Just received this strap today which Pavel has made specifically to fit my Hamilton with its double tang buckle.

The quality is really rather fantastic, and I have to say I'm chuffed to bits with it.


----------



## danoafc (Sep 27, 2012)

Actually thinking about it, I think Pavel uses the name Miterant on here. I think he's Pav79 over on the dark side :biggrin:

Still, it's a lovely piece of work either way!


----------



## bowie (Mar 12, 2005)

nice looking strap great colour suits the watch


----------



## danoafc (Sep 27, 2012)

Thanks Bowie


----------



## horologicallyChallenged (Jun 24, 2019)

danoafc said:


> Just received this strap today which Pavel has made specifically to fit my Hamilton with its double tang buckle.
> 
> The quality is really rather fantastic, and I have to say I'm chuffed to bits with it.


 That really is very nice, do they have a site?


----------



## danoafc (Sep 27, 2012)

horologicallyChallenged said:


> That really is very nice, do they have a site?


 Thanks.

Yeah, Pavel has an Instagram page which is

https://instagram.com/neptunestraps?igshid=dhnv6o2sp8y2

I've probably had 5 or 6 straps off him over the years and the quality is incredible for the cost. He is a really good guy and is happy to make straps to your exact specifications for the same price.

you can drop him a pm on here - he's called miterant.


----------



## trameline (Apr 4, 2020)

That strap really caught my eye, it suits the watch admirably, because of your posting I have designed a strap for my Hamilton which Pavel has made.
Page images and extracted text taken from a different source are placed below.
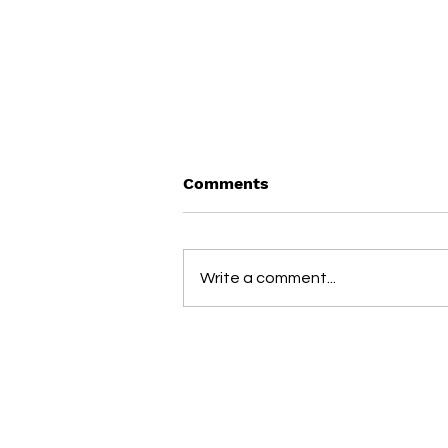
Comments
Write a comment...
Medical weight loss for
Florida teams: Lipo
injections, GLP-1 & peptide
therapy with Direct
(813) 775-6974
Primary Care access
info@jchealthcareassociates.co
3246 Cove Bend Dr., Tampa, FL 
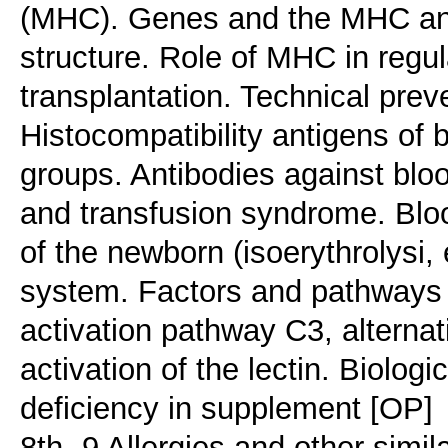
(MHC). Genes and the MHC anti
structure. Role of MHC in regu
transplantation. Technical preve
Histocompatibility antigens of 
groups. Antibodies against blo
and transfusion syndrome. Blo
of the newborn (isoerythrolysi
system. Factors and pathways 
activation pathway C3, alterna
activation of the lectin. Biolog
deficiency in supplement [OP]
8th -9 Allergies and other simi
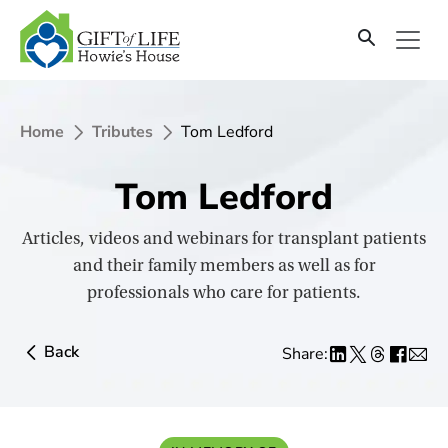
SKIP
TO
CONTENT
Home
Tributes
Tom Ledford
Tom Ledford
Articles, videos and webinars for transplant patients
and their family members as well as for
professionals who care for patients.
Back
Share:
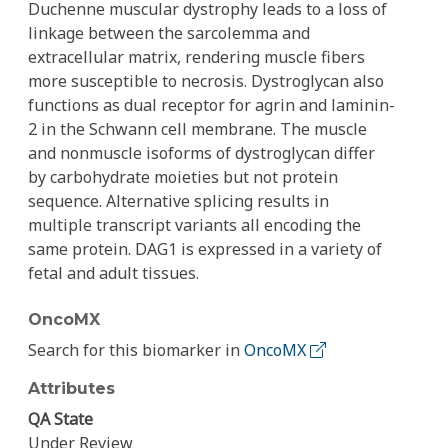
Duchenne muscular dystrophy leads to a loss of
linkage between the sarcolemma and
extracellular matrix, rendering muscle fibers
more susceptible to necrosis. Dystroglycan also
functions as dual receptor for agrin and laminin-
2 in the Schwann cell membrane. The muscle
and nonmuscle isoforms of dystroglycan differ
by carbohydrate moieties but not protein
sequence. Alternative splicing results in
multiple transcript variants all encoding the
same protein. DAG1 is expressed in a variety of
fetal and adult tissues.
OncoMX
Search for this biomarker in
OncoMX
Attributes
QA State
Under Review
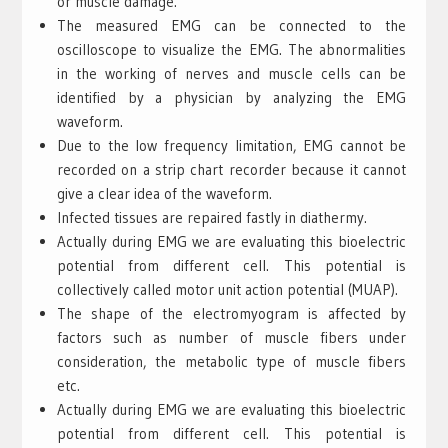
or muscle damage.
The measured EMG can be connected to the
oscilloscope to visualize the EMG. The abnormalities
in the working of nerves and muscle cells can be
identified by a physician by analyzing the EMG
waveform.
Due to the low frequency limitation, EMG cannot be
recorded on a strip chart recorder because it cannot
give a clear idea of the waveform.
Infected tissues are repaired fastly in diathermy.
Actually during EMG we are evaluating this bioelectric
potential from different cell. This potential is
collectively called motor unit action potential (MUAP).
The shape of the electromyogram is affected by
factors such as number of muscle fibers under
consideration, the metabolic type of muscle fibers
etc.
Actually during EMG we are evaluating this bioelectric
potential from different cell. This potential is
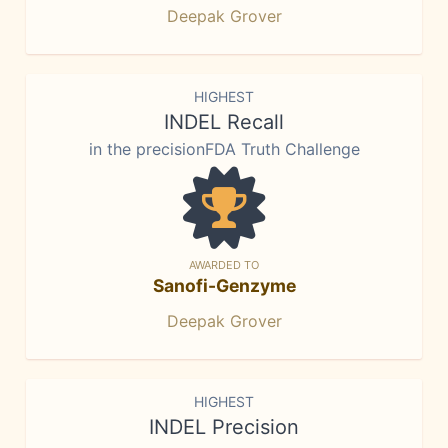
Deepak Grover
HIGHEST
INDEL Recall
in the precisionFDA Truth Challenge
AWARDED TO
Sanofi-Genzyme
Deepak Grover
HIGHEST
INDEL Precision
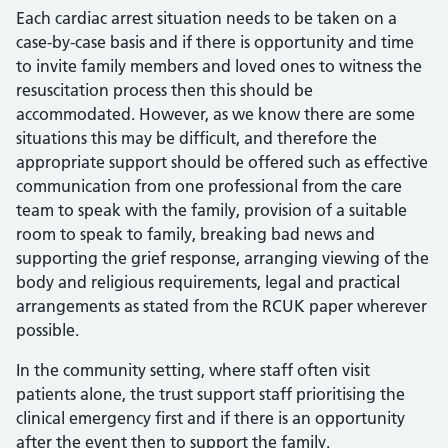
Each cardiac arrest situation needs to be taken on a
case-by-case basis and if there is opportunity and time
to invite family members and loved ones to witness the
resuscitation process then this should be
accommodated. However, as we know there are some
situations this may be difficult, and therefore the
appropriate support should be offered such as effective
communication from one professional from the care
team to speak with the family, provision of a suitable
room to speak to family, breaking bad news and
supporting the grief response, arranging viewing of the
body and religious requirements, legal and practical
arrangements as stated from the RCUK paper wherever
possible.
In the community setting, where staff often visit
patients alone, the trust support staff prioritising the
clinical emergency first and if there is an opportunity
after the event then to support the family.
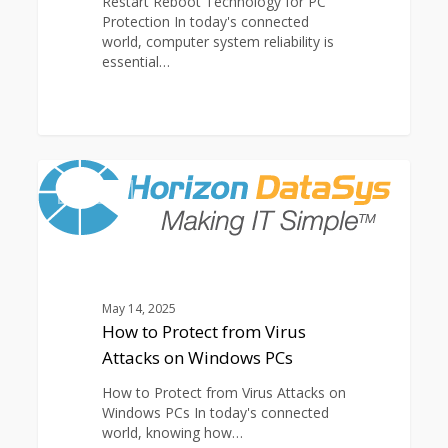
Restart Reboot Technology for PC
Protection In today's connected
world, computer system reliability is
essential…
How
0
to
ARTICLES
Protect
from
Virus
Attacks
on
Windows
May 14, 2025
PCs
How to Protect from Virus
Attacks on Windows PCs
How to Protect from Virus Attacks on
Windows PCs In today's connected
world, knowing how…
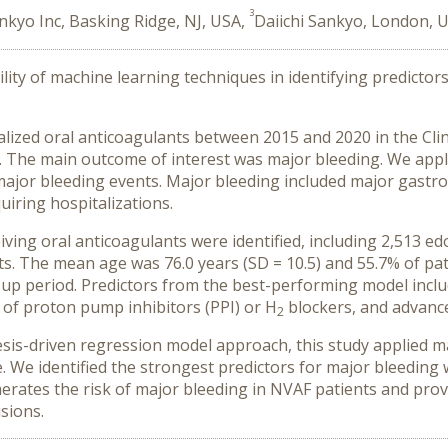
3
ankyo Inc, Basking Ridge, NJ, USA,
Daiichi Sankyo, London, 
ility of machine learning techniques in identifying predicto
ialized oral anticoagulants between 2015 and 2020 in the Cli
se. The main outcome of interest was major bleeding. We app
major bleeding events. Major bleeding included major gastroi
iring hospitalizations.
eiving oral anticoagulants were identified, including 2,513 e
s. The mean age was 76.0 years (SD = 10.5) and 55.7% of pat
up period. Predictors from the best-performing model inclu
 of proton pump inhibitors (PPI) or H
blockers, and advanc
2
esis-driven regression model approach, this study applied m
e. We identified the strongest predictors for major bleeding
tes the risk of major bleeding in NVAF patients and provide
sions.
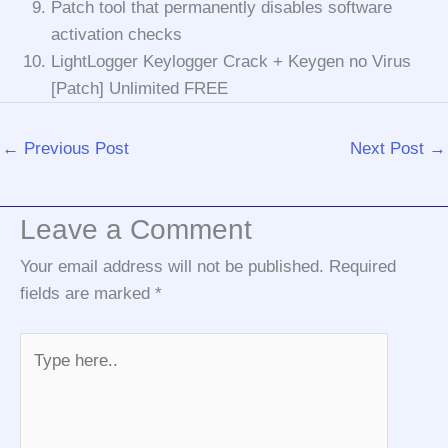
Patch tool that permanently disables software
activation checks
LightLogger Keylogger Crack + Keygen no Virus
[Patch] Unlimited FREE
←
Previous Post
Next Post
→
Leave a Comment
Your email address will not be published.
Required
fields are marked
*
Type
here..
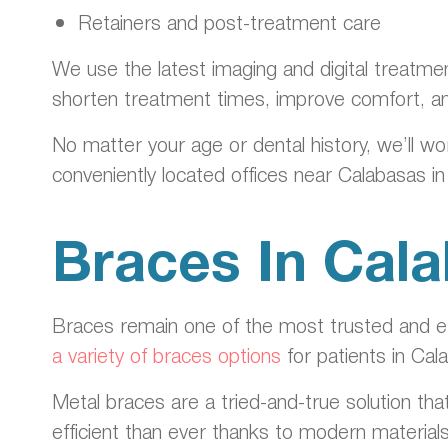
Retainers and post-treatment care
We use the latest imaging and digital treatme
shorten treatment times, improve comfort, a
No matter your age or dental history, we’ll wo
conveniently located offices near Calabasas i
Braces In Cal
Braces remain one of the most trusted and eff
a variety of braces options
for patients in Cal
Metal braces are a tried-and-true solution tha
efficient than ever thanks to modern material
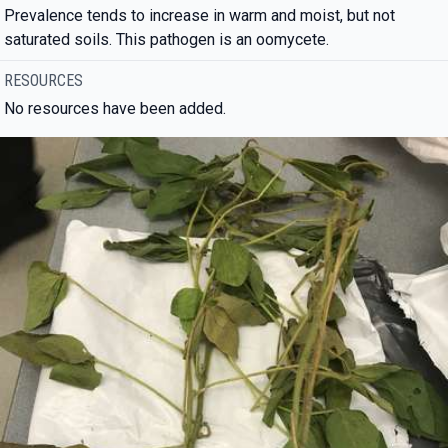
Prevalence tends to increase in warm and moist, but not
saturated soils. This pathogen is an oomycete.
RESOURCES
No resources have been added.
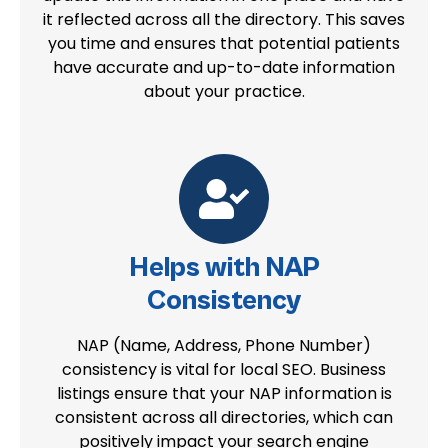
it reflected across all the directory. This saves
you time and ensures that potential patients
have accurate and up-to-date information
about your practice.
Helps with NAP
Consistency
NAP (Name, Address, Phone Number)
consistency is vital for local SEO. Business
listings ensure that your NAP information is
consistent across all directories, which can
positively impact your search engine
I now need to check out how to post a picture , being a newbie


----------



## danoafc (Sep 27, 2012)

trameline said:


> That strap really caught my eye, it suits the watch admirably, because of your posting I have designed a strap for my Hamilton which Pavel has made.
> 
> I now need to check out how to post a picture , being a newbie


 Looking forward to seeing your pics Al :thumbsup:


----------